*Task instructions:* Every line below is to be copied exactly, with the pictures left out.

(Stored entries)
────────────────
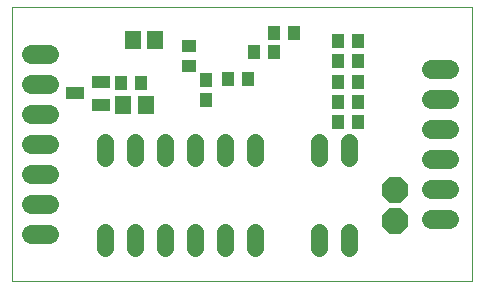
<source format=gbs>
G75*
%MOIN*%
%OFA0B0*%
%FSLAX24Y24*%
%IPPOS*%
%LPD*%
%AMOC8*
5,1,8,0,0,1.08239X$1,22.5*
%
%ADD10C,0.0000*%
%ADD11C,0.0560*%
%ADD12R,0.0473X0.0434*%
%ADD13C,0.0640*%
%ADD14R,0.0434X0.0473*%
%ADD15R,0.0552X0.0631*%
%ADD16OC8,0.0890*%
%ADD17R,0.0591X0.0434*%
D10*
X000542Y000150D02*
X000542Y009284D01*
X015896Y009284D01*
X015896Y000150D01*
X000542Y000150D01*
D11*
X003672Y001264D02*
X003672Y001784D01*
X004672Y001784D02*
X004672Y001264D01*
X005672Y001264D02*
X005672Y001784D01*
X006672Y001784D02*
X006672Y001264D01*
X007672Y001264D02*
X007672Y001784D01*
X008672Y001784D02*
X008672Y001264D01*
X010790Y001264D02*
X010790Y001784D01*
X011790Y001784D02*
X011790Y001264D01*
X011790Y004264D02*
X011790Y004784D01*
X010790Y004784D02*
X010790Y004264D01*
X008672Y004264D02*
X008672Y004784D01*
X007672Y004784D02*
X007672Y004264D01*
X006672Y004264D02*
X006672Y004784D01*
X005672Y004784D02*
X005672Y004264D01*
X004672Y004264D02*
X004672Y004784D01*
X003672Y004784D02*
X003672Y004264D01*
D12*
X006447Y007335D03*
X006447Y008004D03*
D13*
X001787Y007717D02*
X001187Y007717D01*
X001187Y006717D02*
X001787Y006717D01*
X001787Y005717D02*
X001187Y005717D01*
X001187Y004717D02*
X001787Y004717D01*
X001787Y003717D02*
X001187Y003717D01*
X001187Y002717D02*
X001787Y002717D01*
X001787Y001717D02*
X001187Y001717D01*
X014533Y002217D02*
X015133Y002217D01*
X015133Y003217D02*
X014533Y003217D01*
X014533Y004217D02*
X015133Y004217D01*
X015133Y005217D02*
X014533Y005217D01*
X014533Y006217D02*
X015133Y006217D01*
X015133Y007217D02*
X014533Y007217D01*
D14*
X012097Y007473D03*
X011428Y007473D03*
X011428Y008142D03*
X012097Y008142D03*
X009971Y008418D03*
X009302Y008418D03*
X009302Y007788D03*
X008632Y007788D03*
X008435Y006882D03*
X007766Y006882D03*
X007038Y006863D03*
X007038Y006193D03*
X004853Y006764D03*
X004184Y006764D03*
X011428Y006804D03*
X012097Y006804D03*
X012097Y006134D03*
X011428Y006134D03*
X011428Y005465D03*
X012097Y005465D03*
D15*
X005325Y008181D03*
X004577Y008181D03*
X004262Y006016D03*
X005010Y006016D03*
D16*
X013337Y003181D03*
X013337Y002158D03*
D17*
X003534Y006036D03*
X002668Y006410D03*
X003534Y006784D03*
M02*

</source>
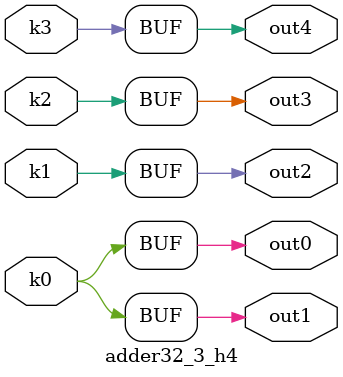
<source format=v>
module adder32_3(pi0, pi1, pi2, pi3, pi4, pi5, pi6, pi7, pi8, po0, po1, po2, po3, po4);
input pi0, pi1, pi2, pi3, pi4, pi5, pi6, pi7, pi8;
output po0, po1, po2, po3, po4;
wire k0, k1, k2, k3;
adder32_3_w4 DUT1 (pi0, pi1, pi2, pi3, pi4, pi5, pi6, pi7, pi8, k0, k1, k2, k3);
adder32_3_h4 DUT2 (k0, k1, k2, k3, po0, po1, po2, po3, po4);
endmodule

module adder32_3_w4(in8, in7, in6, in5, in4, in3, in2, in1, in0, k3, k2, k1, k0);
input in8, in7, in6, in5, in4, in3, in2, in1, in0;
output k3, k2, k1, k0;
assign k0 =   ((~in5 ^ in1) & ((((in8 & (in4 | ~in0)) | (in4 & ~in0)) & (in6 | in2) & (in7 | in3)) | (in7 & in3 & (in6 | in2)) | (in6 & in2))) | (((~in4 & in0) | (~in8 & (~in4 | in0))) & (in5 ^ in1) & (~in6 | ~in2) & (~in7 | ~in3)) | ((in5 ^ in1) & ((~in6 & ~in2) | (~in7 & ~in3 & (~in6 | ~in2))));
assign k1 =   ((in6 ^ in2) & ((((in8 & (in4 | ~in0)) | (in4 & ~in0)) & (in7 | in3)) | (in7 & in3))) | (((~in4 & in0) | (~in8 & (~in4 | in0))) & (~in7 | ~in3) & (~in6 ^ in2)) | (~in7 & ~in3 & (~in6 ^ in2));
assign k2 =   ((~in7 ^ in3) & ((in8 & (in4 | ~in0)) | (in4 & ~in0))) | (((~in4 & in0) | (~in8 & (~in4 | in0))) & (in7 ^ in3));
assign k3 =   in8 ? (~in4 ^ in0) : (in4 ^ in0);
endmodule

module adder32_3_h4(k3, k2, k1, k0, out4, out3, out2, out1, out0);
input k3, k2, k1, k0;
output out4, out3, out2, out1, out0;
assign out0 = k0;
assign out1 = k0;
assign out2 = k1;
assign out3 = k2;
assign out4 = k3;
endmodule

</source>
────────────────
*Written solution:*
<source format=gbs>
G75*
%MOIN*%
%OFA0B0*%
%FSLAX24Y24*%
%IPPOS*%
%LPD*%
%AMOC8*
5,1,8,0,0,1.08239X$1,22.5*
%
%ADD10C,0.0000*%
%ADD11C,0.0560*%
%ADD12R,0.0473X0.0434*%
%ADD13C,0.0640*%
%ADD14R,0.0434X0.0473*%
%ADD15R,0.0552X0.0631*%
%ADD16OC8,0.0890*%
%ADD17R,0.0591X0.0434*%
D10*
X000542Y000150D02*
X000542Y009284D01*
X015896Y009284D01*
X015896Y000150D01*
X000542Y000150D01*
D11*
X003672Y001264D02*
X003672Y001784D01*
X004672Y001784D02*
X004672Y001264D01*
X005672Y001264D02*
X005672Y001784D01*
X006672Y001784D02*
X006672Y001264D01*
X007672Y001264D02*
X007672Y001784D01*
X008672Y001784D02*
X008672Y001264D01*
X010790Y001264D02*
X010790Y001784D01*
X011790Y001784D02*
X011790Y001264D01*
X011790Y004264D02*
X011790Y004784D01*
X010790Y004784D02*
X010790Y004264D01*
X008672Y004264D02*
X008672Y004784D01*
X007672Y004784D02*
X007672Y004264D01*
X006672Y004264D02*
X006672Y004784D01*
X005672Y004784D02*
X005672Y004264D01*
X004672Y004264D02*
X004672Y004784D01*
X003672Y004784D02*
X003672Y004264D01*
D12*
X006447Y007335D03*
X006447Y008004D03*
D13*
X001787Y007717D02*
X001187Y007717D01*
X001187Y006717D02*
X001787Y006717D01*
X001787Y005717D02*
X001187Y005717D01*
X001187Y004717D02*
X001787Y004717D01*
X001787Y003717D02*
X001187Y003717D01*
X001187Y002717D02*
X001787Y002717D01*
X001787Y001717D02*
X001187Y001717D01*
X014533Y002217D02*
X015133Y002217D01*
X015133Y003217D02*
X014533Y003217D01*
X014533Y004217D02*
X015133Y004217D01*
X015133Y005217D02*
X014533Y005217D01*
X014533Y006217D02*
X015133Y006217D01*
X015133Y007217D02*
X014533Y007217D01*
D14*
X012097Y007473D03*
X011428Y007473D03*
X011428Y008142D03*
X012097Y008142D03*
X009971Y008418D03*
X009302Y008418D03*
X009302Y007788D03*
X008632Y007788D03*
X008435Y006882D03*
X007766Y006882D03*
X007038Y006863D03*
X007038Y006193D03*
X004853Y006764D03*
X004184Y006764D03*
X011428Y006804D03*
X012097Y006804D03*
X012097Y006134D03*
X011428Y006134D03*
X011428Y005465D03*
X012097Y005465D03*
D15*
X005325Y008181D03*
X004577Y008181D03*
X004262Y006016D03*
X005010Y006016D03*
D16*
X013337Y003181D03*
X013337Y002158D03*
D17*
X003534Y006036D03*
X002668Y006410D03*
X003534Y006784D03*
M02*

</source>
<source format=v>
module adder32_3(pi0, pi1, pi2, pi3, pi4, pi5, pi6, pi7, pi8, po0, po1, po2, po3, po4);
input pi0, pi1, pi2, pi3, pi4, pi5, pi6, pi7, pi8;
output po0, po1, po2, po3, po4;
wire k0, k1, k2, k3;
adder32_3_w4 DUT1 (pi0, pi1, pi2, pi3, pi4, pi5, pi6, pi7, pi8, k0, k1, k2, k3);
adder32_3_h4 DUT2 (k0, k1, k2, k3, po0, po1, po2, po3, po4);
endmodule

module adder32_3_w4(in8, in7, in6, in5, in4, in3, in2, in1, in0, k3, k2, k1, k0);
input in8, in7, in6, in5, in4, in3, in2, in1, in0;
output k3, k2, k1, k0;
assign k0 =   ((~in5 ^ in1) & ((((in8 & (in4 | ~in0)) | (in4 & ~in0)) & (in6 | in2) & (in7 | in3)) | (in7 & in3 & (in6 | in2)) | (in6 & in2))) | (((~in4 & in0) | (~in8 & (~in4 | in0))) & (in5 ^ in1) & (~in6 | ~in2) & (~in7 | ~in3)) | ((in5 ^ in1) & ((~in6 & ~in2) | (~in7 & ~in3 & (~in6 | ~in2))));
assign k1 =   ((in6 ^ in2) & ((((in8 & (in4 | ~in0)) | (in4 & ~in0)) & (in7 | in3)) | (in7 & in3))) | (((~in4 & in0) | (~in8 & (~in4 | in0))) & (~in7 | ~in3) & (~in6 ^ in2)) | (~in7 & ~in3 & (~in6 ^ in2));
assign k2 =   ((~in7 ^ in3) & ((in8 & (in4 | ~in0)) | (in4 & ~in0))) | (((~in4 & in0) | (~in8 & (~in4 | in0))) & (in7 ^ in3));
assign k3 =   in8 ? (~in4 ^ in0) : (in4 ^ in0);
endmodule

module adder32_3_h4(k3, k2, k1, k0, out4, out3, out2, out1, out0);
input k3, k2, k1, k0;
output out4, out3, out2, out1, out0;
assign out0 = k0;
assign out1 = k0;
assign out2 = k1;
assign out3 = k2;
assign out4 = k3;
endmodule

</source>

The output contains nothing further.